Sources de documents en texte brut:
◆ ◆ ◆ ◆ ◆
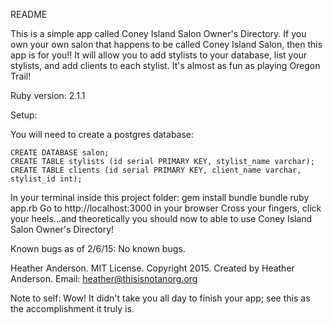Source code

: README

This is a simple app called Coney Island Salon Owner's Directory. If you own your own salon that happens to be
called Coney Island Salon, then this app is for you!! It will allow you to add
stylists to your database, list your stylists, and add clients to each stylist.
It's almost as fun as playing Oregon Trail!

Ruby version: 2.1.1

Setup:

You will need to create a postgres database:

	CREATE DATABASE salon;
	CREATE TABLE stylists (id serial PRIMARY KEY, stylist_name varchar);
	CREATE TABLE clients (id serial PRIMARY KEY, client_name varchar, stylist_id int);
	
In your terminal inside this project folder:
	gem install bundle
	bundle
	ruby app.rb
	Go to http://localhost:3000 in your browser
	Cross your fingers, click your heels...and theoretically you should now to able to use Coney Island Salon Owner's Directory!
	
Known bugs as of 2/6/15:
No known bugs.

Heather Anderson. MIT License. Copyright 2015. Created by Heather Anderson. Email: heather@thisisnotanorg.org

Note to self: Wow! It didn't take you all day to finish your app; see this as the accomplishment it truly is.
◆ ◆ ◆ ◆ ◆
● **Consigne**: Substituez « web browser » à « browser » dans les lignes allant de celle qui contient « In your terminal » jusqu'à la fin du matériau incluse. Recopiez uniquement ces lignes, sans rien changer d'autre.

● **Résultat**:
In your terminal inside this project folder:
	gem install bundle
	bundle
	ruby app.rb
	Go to http://localhost:3000 in your web browser
	Cross your fingers, click your heels...and theoretically you should now to able to use Coney Island Salon Owner's Directory!
	
Known bugs as of 2/6/15:
No known bugs.

Heather Anderson. MIT License. Copyright 2015. Created by Heather Anderson. Email: heather@thisisnotanorg.org

Note to self: Wow! It didn't take you all day to finish your app; see this as the accomplishment it truly is.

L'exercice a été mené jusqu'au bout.